Uyuşturucu etkisindeyken insan bir çok şey yapabilirdi, birilerine zarar verebilir, sevdiklerini kırabilir ve
hatta kendini öldürebilirdi.Alaz da dört yıl önce bir uyuşturucu krizinin ortasındaydı ve kardeşlerine bu halini göstermek istemediği için kendini banyoya kitlemişti ama yinede artık bundan kaçış yoktu. Şuan tek istediği kardeşlerine zarar vermemekti.
Tabi bu kararından kendi bencilliği de vardı, daha fazla yaşamak istemiyordu.
Daha fazla böyle yaşamak istemiyordu.
Gözleri kayıp kayıp giderken kendini kaybetmemek için büyük bir uğraş veriyordu ve titreyen elini diğer elinin bileğine sabitlemeye çalışıyordu.
Maket bıçağını açmaya çalışırken...
Acı çekiyordu, canı acıyordu ve bu acı katlanarak artıyordu, kalbinin eriyip gittiğini ve kendinden geçtiğini hissediyordu.
Sonunda damla damla kan hızla bileğinden akarken maket bıçağını yere düşürdü titreyen eli. Az önce kendi canını almaya çalışmanın şokuyla açılan gözleri acıyla kısıldı ve yaşla doldu.
Canı acıyordu.
Akan kan hızlanırken bileğine baktı duygusuzca. İşte bitiyordu hayatı. Bu belki de yaşadığı son andı. Ama üzülmüyordu, sonuçta bunu kendi yapmışken üzülmeye ne gerek vardı?
Telefonundan saate baktıktan sonra bir süre bekledi ve ardından son gücüyle telefonu fırlatarak parçaladı.
Saat 08:56 olmalıydı. Belki de yanlış hatırlıyordu, Alaz telefonun çalmasını duymak istemiyordu.
Kan akışı yavaş yavaş kesilip nefes almakta zorlanırken uyuşturucu krizinin doruğundaydı. Bilinci kapanırken tatlı bir uyku bastırdı
kıstığı gözlerine ve gözleri kapandı.Acı son buldu, ışıklar kapandı.
Vücudu kendini uçsuz bucaksız bir uykuya bırakırken tek düşünebildiği her şeyin iyi olmasıydı, böyle bir durumda bile her şeyin iyi olmasını diliyordu, kendisi için olmasa da...
"Abi!"
Alaz'ın bilincini kaybetmiş bedeni Burç'u duymazken kapı kırıldı.
Ve dört yıllık karanlık tam o an başladı.
...
3 Gün Sonra
Dinlenmek iyi gelmişti, artık daha iyiyim bence. Ateşim yok ve...

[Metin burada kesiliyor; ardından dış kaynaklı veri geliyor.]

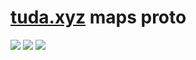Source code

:# [tuda.xyz](https://tuda.xyz) maps proto

![](https://i.imgur.com/filTKL1.png)
![](https://i.imgur.com/ZMx2swR.png)
![](https://i.imgur.com/ASlE2B3.png)
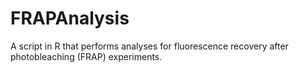 # FRAPAnalysis
A script in R that performs analyses for fluorescence recovery after photobleaching (FRAP) experiments.

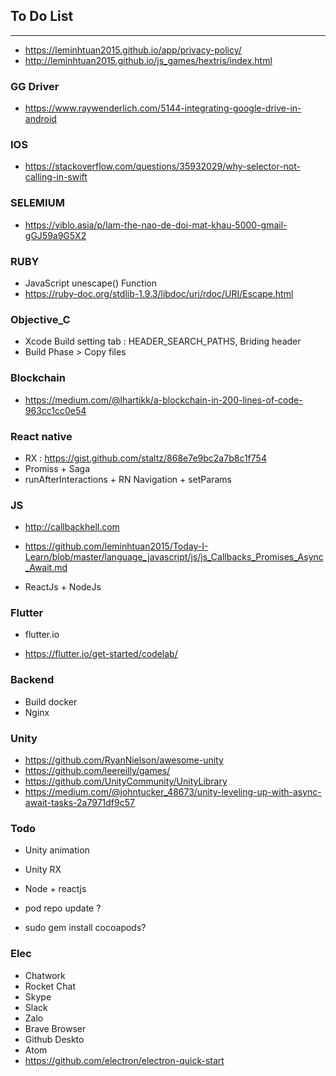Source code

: ## To Do List
 
----------------------------------------------------------------------------

* https://leminhtuan2015.github.io/app/privacy-policy/
* http://leminhtuan2015.github.io/js_games/hextris/index.html

### GG Driver

* https://www.raywenderlich.com/5144-integrating-google-drive-in-android

### IOS
* https://stackoverflow.com/questions/35932029/why-selector-not-calling-in-swift

### SELEMIUM
* https://viblo.asia/p/lam-the-nao-de-doi-mat-khau-5000-gmail-gGJ59a9G5X2

### RUBY
* JavaScript unescape() Function
* https://ruby-doc.org/stdlib-1.9.3/libdoc/uri/rdoc/URI/Escape.html


### Objective_C
* Xcode Build setting tab : HEADER_SEARCH_PATHS, Briding header
* Build Phase > Copy files

### Blockchain

* https://medium.com/@lhartikk/a-blockchain-in-200-lines-of-code-963cc1cc0e54


### React native
* RX : https://gist.github.com/staltz/868e7e9bc2a7b8c1f754
* Promiss + Saga
* runAfterInteractions + RN Navigation + setParams

### JS
* http://callbackhell.com
* https://github.com/leminhtuan2015/Today-I-Learn/blob/master/language_javascript/js/js_Callbacks_Promises_Async_Await.md

* ReactJs + NodeJs

### Flutter
* flutter.io 
- https://flutter.io/get-started/codelab/

### Backend

* Build docker
* Nginx


### Unity

* https://github.com/RyanNielson/awesome-unity
* https://github.com/leereilly/games/
* https://github.com/UnityCommunity/UnityLibrary
* https://medium.com/@johntucker_48673/unity-leveling-up-with-async-await-tasks-2a7971df9c57

### Todo
* Unity animation
* Unity RX
* Node + reactjs

* pod repo update ?
* sudo gem install cocoapods?


### Elec
 * Chatwork
 * Rocket Chat
 * Skype
 * Slack
 * Zalo
 * Brave Browser
 * Github Deskto
 * Atom
 * https://github.com/electron/electron-quick-start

Koluma pansuman yapan Sinan bana hazırladığı meyveleri zorla yediriyor.
Ev annesi vol. 4
"Alaz, dur mandalina da ye, şu elmayı da ağzına at, kabuğunda şifa, hadi bak yoksa iyileşemezsin."
Bu hallerine tabi ki de göz devirmek isterdim ama bu onda işe yaramıyor.

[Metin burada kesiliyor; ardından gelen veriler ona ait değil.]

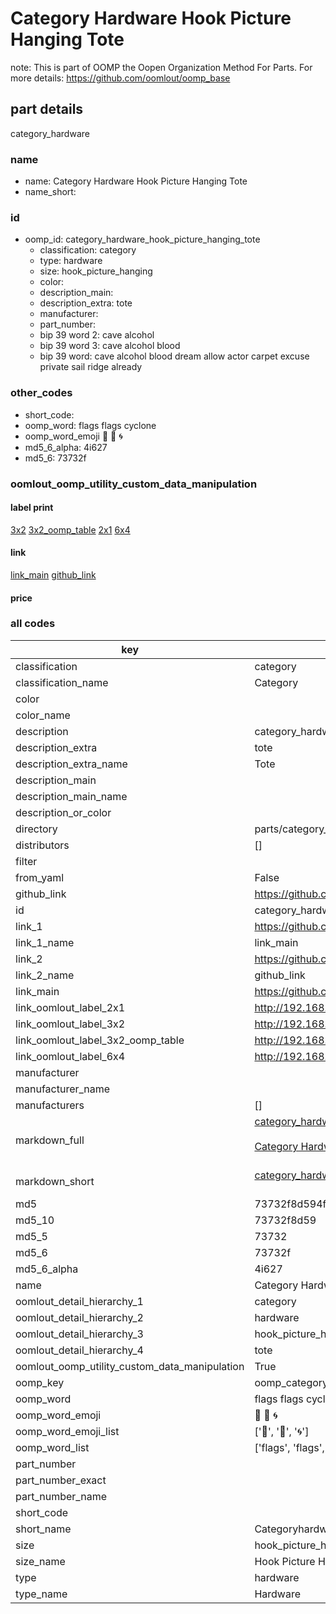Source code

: # Category Hardware Hook Picture Hanging Tote  

note: This is part of OOMP the Oopen Organization Method For Parts. For more details: https://github.com/oomlout/oomp_base

##  part details



category_hardware

### name
* name: Category Hardware Hook Picture Hanging Tote
* name_short: 
### id
* oomp_id: category_hardware_hook_picture_hanging_tote
  * classification: category
  * type: hardware
  * size: hook_picture_hanging
  * color: 
  * description_main: 
  * description_extra: tote
  * manufacturer: 
  * part_number: 
  * bip 39 word 2: cave alcohol
  * bip 39 word 3: cave alcohol blood
  * bip 39 word: cave alcohol blood dream allow actor carpet excuse private sail ridge already

### other_codes
* short_code: 
* oomp_word: flags flags cyclone
* oomp_word_emoji :flags: :flags: :cyclone:
* md5_6_alpha: 4i627
* md5_6: 73732f






### oomlout_oomp_utility_custom_data_manipulation
#### label print
[3x2](http://192.168.1.245:1112/?label=oomp%204i627)
[3x2_oomp_table](http://192.168.1.107:1112/?label=oomp%204i627)
[2x1](http://192.168.1.242:1112/?label=oomp%204i627)
[6x4](http://192.168.1.55:1112/?label=oomp%204i627)    

#### link

[link_main](https://github.com/oomlout/oomlout_oomp_current_version_messy/tree/main/parts/category_hardware_hook_picture_hanging_tote) [github_link](https://github.com/oomlout/oomlout_oomp_part_src/tree/main/parts/category_hardware_hook_picture_hanging_tote)                             

#### price







### all codes 
| key | value |  
| --- | --- |  
| classification | category |  
| classification_name | Category |  
| color |  |  
| color_name |  |  
| description | category_hardware |  
| description_extra | tote |  
| description_extra_name | Tote |  
| description_main |  |  
| description_main_name |  |  
| description_or_color |   |  
| directory | parts/category_hardware_hook_picture_hanging_tote |  
| distributors | [] |  
| filter |  |  
| from_yaml | False |  
| github_link | https://github.com/oomlout/oomlout_oomp_part_src/tree/main/parts/category_hardware_hook_picture_hanging_tote |  
| id | category_hardware_hook_picture_hanging_tote |  
| link_1 | https://github.com/oomlout/oomlout_oomp_current_version_messy/tree/main/parts/category_hardware_hook_picture_hanging_tote |  
| link_1_name | link_main |  
| link_2 | https://github.com/oomlout/oomlout_oomp_part_src/tree/main/parts/category_hardware_hook_picture_hanging_tote |  
| link_2_name | github_link |  
| link_main | https://github.com/oomlout/oomlout_oomp_current_version_messy/tree/main/parts/category_hardware_hook_picture_hanging_tote |  
| link_oomlout_label_2x1 | http://192.168.1.242:1112/?label=oomp%204i627 |  
| link_oomlout_label_3x2 | http://192.168.1.245:1112/?label=oomp%204i627 |  
| link_oomlout_label_3x2_oomp_table | http://192.168.1.107:1112/?label=oomp%204i627 |  
| link_oomlout_label_6x4 | http://192.168.1.55:1112/?label=oomp%204i627 |  
| manufacturer |  |  
| manufacturer_name |  |  
| manufacturers | [] |  
| markdown_full | [category_hardware_hook_picture_hanging_tote](https://github.com/oomlout/oomlout_oomp_current_version_messy/tree/main/parts/category_hardware_hook_picture_hanging_tote)<br>[](https://github.com/oomlout/oomlout_oomp_current_version_messy/tree/main/parts/category_hardware_hook_picture_hanging_tote)<br>[Category Hardware Hook Picture Hanging Tote](https://github.com/oomlout/oomlout_oomp_current_version_messy/tree/main/parts/category_hardware_hook_picture_hanging_tote)<br><br> |  
| markdown_short | [category_hardware_hook_picture_hanging_tote](https://github.com/oomlout/oomlout_oomp_current_version_messy/tree/main/parts/category_hardware_hook_picture_hanging_tote)<br><br> |  
| md5 | 73732f8d594f04580a8354282fc18126 |  
| md5_10 | 73732f8d59 |  
| md5_5 | 73732 |  
| md5_6 | 73732f |  
| md5_6_alpha | 4i627 |  
| name | Category Hardware Hook Picture Hanging Tote |  
| oomlout_detail_hierarchy_1 | category |  
| oomlout_detail_hierarchy_2 | hardware |  
| oomlout_detail_hierarchy_3 | hook_picture_hanging |  
| oomlout_detail_hierarchy_4 | tote |  
| oomlout_oomp_utility_custom_data_manipulation | True |  
| oomp_key | oomp_category_hardware_hook_picture_hanging_tote |  
| oomp_word | flags flags cyclone |  
| oomp_word_emoji | :flags: :flags: :cyclone: |  
| oomp_word_emoji_list | [':flags:', ':flags:', ':cyclone:'] |  
| oomp_word_list | ['flags', 'flags', 'cyclone'] |  
| part_number |  |  
| part_number_exact |  |  
| part_number_name |  |  
| short_code |  |  
| short_name | Categoryhardware |  
| size | hook_picture_hanging |  
| size_name | Hook Picture Hanging |  
| type | hardware |  
| type_name | Hardware |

"Çocuk mu kandırıyorsun Si- Hapşu!"
"Bak ne dedim ben sana."
Bana uzattığı peçeteyi alıp burnumu çekerken ofladım. Neden bana sanki tek evlat benmişim gibi davranıyorlar, daha doğrusu herkesten değerliymişim gibi...
Neyse, acaba Atlas nasıl?
Alpay gittikten sonra bir süre uyuyup dinlendim ve Sinan bana pansuman yapıp ardından hızlıca koruma görevine geri döndü. Ertesi gün kendilerini biraz daha toparlamış abilerimle sessiz bir yemek yedim ve tuhaf davranışlarını farkettim. Bunun nedenini daha sonra düşünmeye, yada bana soracakları zamana kadar ertelemeye karar verdim.